Gosh, I didn’t know that. Maybe you didn’t either. I always believed that insurance was about risk management, and that we paid these people to "assume risks" for us. But Mr. Wilson is on a career track that doesn’t appear to include selling insurance, so maybe the shareholders do count more than the customers to him; shareholders can vote for him. How very political — does he have an eye on a Senate seat?

Of course, the key words are "a price that is not fair or adequate." Yes, that is no doubt a problem. The article’s author, Spencer S. Hsu, writing for the Washington Post, seems to be unaware of insurance actuarial departments whose job it is to calculate the risks. He writes: "For taxpayers, a coordinated system to accurately price and insure against the risk of disasters would create true market incentives …" Dear Mr. Hsu, that’s what insurance company actuaries do for a living, but how is it a taxpayer’s problem, and who does the coordinating?

That is the whole issue in a nutshell. Insurance companies are regulated by law and must apply for rate approval from state bureaucrats who may or may not know what they’re doing, and who have no proprietary interest in the business anyway. Insurance company executives want to protect their bottom line, and want to force the taxpayers across the board to pay for catastrophic damages. In our current paradigm of corporate fascism, or mercantilism, the executive class does not seek independence or freedom from state meddling in their business, they seek more. The hapless consumer is trapped between rapacious thieves.

Want to buy a house on the coast? Okay, buy one for cash, and self-insure it. Haven’t got that kind of money? No problem. The Federal Reserve will print some, float it over to your bank, which manufactures some more, and they will buy your house with their funny money for you if you sign over part of your life-time income and insure the property for them. Now the big primary insurers don’t want to mess with high-risk areas like the East Coast, the Gulf Coast, the West Coast, the New Madrid Fault region, or Tornado Alley. Can’t blame them really, their after-tax profit growth rate was only 12% in 2005, according to Mr. Hsu. This ain’t Halliburton! Yet.

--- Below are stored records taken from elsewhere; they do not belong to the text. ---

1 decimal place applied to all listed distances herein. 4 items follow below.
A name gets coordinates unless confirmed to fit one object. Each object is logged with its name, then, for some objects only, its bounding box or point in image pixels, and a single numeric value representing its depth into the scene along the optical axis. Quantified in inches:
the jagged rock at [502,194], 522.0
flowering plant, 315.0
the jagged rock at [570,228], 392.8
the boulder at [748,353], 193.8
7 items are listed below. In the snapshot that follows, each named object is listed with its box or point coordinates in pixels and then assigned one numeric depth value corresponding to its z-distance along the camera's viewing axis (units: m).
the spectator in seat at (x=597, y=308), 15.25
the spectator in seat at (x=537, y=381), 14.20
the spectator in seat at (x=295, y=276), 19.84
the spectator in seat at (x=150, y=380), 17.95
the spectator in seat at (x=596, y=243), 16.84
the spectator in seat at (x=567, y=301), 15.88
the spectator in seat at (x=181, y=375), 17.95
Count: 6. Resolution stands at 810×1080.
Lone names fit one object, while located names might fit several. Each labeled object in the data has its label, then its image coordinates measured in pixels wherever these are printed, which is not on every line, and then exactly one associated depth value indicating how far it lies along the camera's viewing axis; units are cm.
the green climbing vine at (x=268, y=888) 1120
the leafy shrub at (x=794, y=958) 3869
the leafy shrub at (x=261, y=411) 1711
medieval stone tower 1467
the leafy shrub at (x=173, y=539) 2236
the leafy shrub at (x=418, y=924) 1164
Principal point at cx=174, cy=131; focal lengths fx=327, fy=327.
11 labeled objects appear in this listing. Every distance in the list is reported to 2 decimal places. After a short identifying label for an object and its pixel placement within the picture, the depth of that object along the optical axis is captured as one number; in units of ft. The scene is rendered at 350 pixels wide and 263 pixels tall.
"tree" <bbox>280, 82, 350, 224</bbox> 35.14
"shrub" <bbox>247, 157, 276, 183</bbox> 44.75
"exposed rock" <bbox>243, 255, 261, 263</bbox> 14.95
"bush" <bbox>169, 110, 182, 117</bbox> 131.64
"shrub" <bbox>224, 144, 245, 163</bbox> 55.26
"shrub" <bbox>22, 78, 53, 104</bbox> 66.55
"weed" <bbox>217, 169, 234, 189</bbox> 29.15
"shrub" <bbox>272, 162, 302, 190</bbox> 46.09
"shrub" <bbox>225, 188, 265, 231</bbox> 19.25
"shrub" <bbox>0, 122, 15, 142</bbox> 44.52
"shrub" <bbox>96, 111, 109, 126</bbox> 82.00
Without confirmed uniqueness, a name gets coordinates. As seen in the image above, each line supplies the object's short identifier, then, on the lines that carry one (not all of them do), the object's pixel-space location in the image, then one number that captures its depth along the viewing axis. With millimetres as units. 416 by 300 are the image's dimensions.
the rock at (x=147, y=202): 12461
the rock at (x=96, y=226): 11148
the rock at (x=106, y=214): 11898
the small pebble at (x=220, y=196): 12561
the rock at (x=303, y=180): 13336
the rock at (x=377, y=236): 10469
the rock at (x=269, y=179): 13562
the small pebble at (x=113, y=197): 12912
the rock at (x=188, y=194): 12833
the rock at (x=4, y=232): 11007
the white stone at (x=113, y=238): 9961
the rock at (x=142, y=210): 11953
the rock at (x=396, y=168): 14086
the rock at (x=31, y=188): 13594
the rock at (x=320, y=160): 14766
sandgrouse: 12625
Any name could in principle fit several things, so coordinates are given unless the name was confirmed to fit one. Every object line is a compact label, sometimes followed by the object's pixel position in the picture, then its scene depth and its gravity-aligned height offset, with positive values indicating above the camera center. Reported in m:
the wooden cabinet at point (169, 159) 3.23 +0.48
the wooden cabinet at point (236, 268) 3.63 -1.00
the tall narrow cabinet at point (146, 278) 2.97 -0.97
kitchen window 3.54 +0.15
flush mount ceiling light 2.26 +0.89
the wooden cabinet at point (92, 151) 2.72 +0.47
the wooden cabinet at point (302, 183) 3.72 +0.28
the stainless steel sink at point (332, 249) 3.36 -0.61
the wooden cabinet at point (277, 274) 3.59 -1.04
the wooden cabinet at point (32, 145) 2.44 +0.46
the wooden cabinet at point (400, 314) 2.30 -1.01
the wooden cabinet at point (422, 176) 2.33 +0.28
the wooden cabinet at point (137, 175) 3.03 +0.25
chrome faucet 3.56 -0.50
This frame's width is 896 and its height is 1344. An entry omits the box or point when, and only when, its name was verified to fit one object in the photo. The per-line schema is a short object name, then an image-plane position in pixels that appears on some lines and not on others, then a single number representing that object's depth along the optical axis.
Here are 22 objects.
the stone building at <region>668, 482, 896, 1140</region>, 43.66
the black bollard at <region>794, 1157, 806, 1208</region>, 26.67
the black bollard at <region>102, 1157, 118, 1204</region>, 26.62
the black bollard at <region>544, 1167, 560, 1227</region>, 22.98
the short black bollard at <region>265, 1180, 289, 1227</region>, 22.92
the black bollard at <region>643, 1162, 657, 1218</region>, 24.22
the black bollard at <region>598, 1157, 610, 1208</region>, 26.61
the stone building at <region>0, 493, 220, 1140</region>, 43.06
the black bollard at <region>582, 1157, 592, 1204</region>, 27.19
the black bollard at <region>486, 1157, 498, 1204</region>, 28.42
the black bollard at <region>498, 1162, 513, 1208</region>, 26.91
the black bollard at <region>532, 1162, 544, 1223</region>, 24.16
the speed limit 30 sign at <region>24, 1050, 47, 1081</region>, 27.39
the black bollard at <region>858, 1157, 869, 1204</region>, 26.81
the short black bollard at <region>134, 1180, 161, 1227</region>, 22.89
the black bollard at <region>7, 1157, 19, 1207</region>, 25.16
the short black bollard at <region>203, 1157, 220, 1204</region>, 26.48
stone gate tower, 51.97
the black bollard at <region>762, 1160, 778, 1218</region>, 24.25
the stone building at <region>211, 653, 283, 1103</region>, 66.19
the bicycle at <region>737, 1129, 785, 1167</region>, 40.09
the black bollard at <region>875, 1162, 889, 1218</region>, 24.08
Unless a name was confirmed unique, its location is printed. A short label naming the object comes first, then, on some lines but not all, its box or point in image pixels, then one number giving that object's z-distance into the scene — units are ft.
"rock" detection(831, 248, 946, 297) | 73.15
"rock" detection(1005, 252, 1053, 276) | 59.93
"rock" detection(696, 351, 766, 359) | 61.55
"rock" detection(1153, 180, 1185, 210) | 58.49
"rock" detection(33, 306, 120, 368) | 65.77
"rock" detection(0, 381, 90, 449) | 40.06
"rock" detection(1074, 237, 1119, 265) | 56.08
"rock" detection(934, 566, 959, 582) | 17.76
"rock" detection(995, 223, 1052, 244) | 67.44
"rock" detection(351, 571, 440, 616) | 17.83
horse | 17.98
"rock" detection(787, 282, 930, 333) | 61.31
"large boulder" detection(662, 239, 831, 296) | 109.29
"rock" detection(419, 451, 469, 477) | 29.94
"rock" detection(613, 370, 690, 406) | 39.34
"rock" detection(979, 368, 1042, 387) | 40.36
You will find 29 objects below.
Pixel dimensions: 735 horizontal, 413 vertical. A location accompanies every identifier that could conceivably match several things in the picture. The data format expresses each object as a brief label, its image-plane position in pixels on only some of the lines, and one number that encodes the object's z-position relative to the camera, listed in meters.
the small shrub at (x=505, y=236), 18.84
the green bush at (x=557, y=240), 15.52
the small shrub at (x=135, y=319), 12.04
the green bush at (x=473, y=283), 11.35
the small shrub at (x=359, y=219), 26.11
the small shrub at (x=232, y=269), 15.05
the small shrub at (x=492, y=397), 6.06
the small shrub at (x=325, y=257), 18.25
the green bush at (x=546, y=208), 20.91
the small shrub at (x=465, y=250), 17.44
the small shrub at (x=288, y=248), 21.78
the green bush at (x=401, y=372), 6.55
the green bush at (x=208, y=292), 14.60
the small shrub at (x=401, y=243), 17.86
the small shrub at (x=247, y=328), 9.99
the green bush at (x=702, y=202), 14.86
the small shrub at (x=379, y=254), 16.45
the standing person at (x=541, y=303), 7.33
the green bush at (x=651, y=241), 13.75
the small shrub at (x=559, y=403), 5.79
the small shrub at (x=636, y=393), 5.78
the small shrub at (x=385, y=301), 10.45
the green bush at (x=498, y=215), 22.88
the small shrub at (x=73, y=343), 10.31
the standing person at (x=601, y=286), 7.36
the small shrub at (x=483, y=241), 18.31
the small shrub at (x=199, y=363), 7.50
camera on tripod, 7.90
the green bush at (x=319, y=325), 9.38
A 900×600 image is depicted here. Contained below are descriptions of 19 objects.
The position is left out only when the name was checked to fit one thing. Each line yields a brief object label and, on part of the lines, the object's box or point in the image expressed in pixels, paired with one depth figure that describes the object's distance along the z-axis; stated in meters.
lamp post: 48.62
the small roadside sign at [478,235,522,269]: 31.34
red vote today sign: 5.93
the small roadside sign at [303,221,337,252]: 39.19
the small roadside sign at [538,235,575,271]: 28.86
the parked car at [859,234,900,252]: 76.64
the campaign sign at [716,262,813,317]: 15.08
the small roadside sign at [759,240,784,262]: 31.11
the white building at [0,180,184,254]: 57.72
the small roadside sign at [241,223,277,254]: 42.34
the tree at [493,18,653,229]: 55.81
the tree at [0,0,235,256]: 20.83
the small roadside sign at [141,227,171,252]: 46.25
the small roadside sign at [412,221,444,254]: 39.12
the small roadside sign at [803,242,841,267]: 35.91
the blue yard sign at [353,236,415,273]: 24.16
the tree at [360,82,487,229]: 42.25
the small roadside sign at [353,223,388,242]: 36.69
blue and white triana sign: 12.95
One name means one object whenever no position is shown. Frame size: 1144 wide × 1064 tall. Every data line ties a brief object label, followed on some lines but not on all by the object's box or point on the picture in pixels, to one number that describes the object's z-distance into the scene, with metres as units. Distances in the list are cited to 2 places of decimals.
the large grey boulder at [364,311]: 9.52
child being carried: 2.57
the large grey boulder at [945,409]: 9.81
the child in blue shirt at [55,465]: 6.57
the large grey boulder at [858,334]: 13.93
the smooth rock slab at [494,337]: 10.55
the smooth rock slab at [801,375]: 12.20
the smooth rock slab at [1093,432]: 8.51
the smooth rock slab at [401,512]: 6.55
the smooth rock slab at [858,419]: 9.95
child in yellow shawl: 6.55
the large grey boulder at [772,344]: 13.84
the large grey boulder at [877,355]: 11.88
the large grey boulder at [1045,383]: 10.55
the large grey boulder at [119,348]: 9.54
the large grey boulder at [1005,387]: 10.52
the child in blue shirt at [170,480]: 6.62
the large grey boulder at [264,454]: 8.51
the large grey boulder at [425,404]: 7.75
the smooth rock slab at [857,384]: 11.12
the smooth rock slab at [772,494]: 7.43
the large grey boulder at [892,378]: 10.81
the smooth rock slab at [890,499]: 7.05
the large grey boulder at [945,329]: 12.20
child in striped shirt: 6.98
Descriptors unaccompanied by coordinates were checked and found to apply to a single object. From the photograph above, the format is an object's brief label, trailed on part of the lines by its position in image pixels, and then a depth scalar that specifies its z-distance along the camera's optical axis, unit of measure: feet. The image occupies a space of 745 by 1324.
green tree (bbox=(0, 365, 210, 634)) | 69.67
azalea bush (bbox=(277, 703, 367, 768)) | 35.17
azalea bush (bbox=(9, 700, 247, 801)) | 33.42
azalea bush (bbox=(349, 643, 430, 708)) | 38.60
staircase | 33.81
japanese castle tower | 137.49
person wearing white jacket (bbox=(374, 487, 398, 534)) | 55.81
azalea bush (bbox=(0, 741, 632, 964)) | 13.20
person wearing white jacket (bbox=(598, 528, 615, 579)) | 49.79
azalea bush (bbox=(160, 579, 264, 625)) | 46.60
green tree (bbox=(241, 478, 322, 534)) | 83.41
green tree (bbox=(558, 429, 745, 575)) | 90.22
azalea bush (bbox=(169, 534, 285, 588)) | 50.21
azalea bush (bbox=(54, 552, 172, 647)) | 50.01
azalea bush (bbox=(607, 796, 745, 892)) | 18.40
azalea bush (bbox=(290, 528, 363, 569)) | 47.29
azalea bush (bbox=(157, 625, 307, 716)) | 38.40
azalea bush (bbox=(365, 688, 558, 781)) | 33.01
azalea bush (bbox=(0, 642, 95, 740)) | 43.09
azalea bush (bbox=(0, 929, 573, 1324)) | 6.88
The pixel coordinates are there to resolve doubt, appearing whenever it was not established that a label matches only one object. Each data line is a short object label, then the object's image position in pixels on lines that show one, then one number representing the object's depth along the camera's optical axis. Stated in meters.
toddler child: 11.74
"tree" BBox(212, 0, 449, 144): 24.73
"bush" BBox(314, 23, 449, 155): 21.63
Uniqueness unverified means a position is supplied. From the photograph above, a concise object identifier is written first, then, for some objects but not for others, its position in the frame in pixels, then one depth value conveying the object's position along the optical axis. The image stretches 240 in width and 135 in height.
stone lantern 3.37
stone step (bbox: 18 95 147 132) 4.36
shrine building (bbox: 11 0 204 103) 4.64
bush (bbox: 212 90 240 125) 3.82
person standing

It looks to me like the real estate insurers are trying to follow in the footsteps of health care insurers. They would really like to force people to buy insurance, and then enforce a single-party payer system, via federal taxation, to pay for it. Oh my, wouldn’t that be grand? I imagine that even the shareholders would like it — for a little while, at least.

When insurance companies don’t have a clue about the nature of their own business we’re not in good hands at all.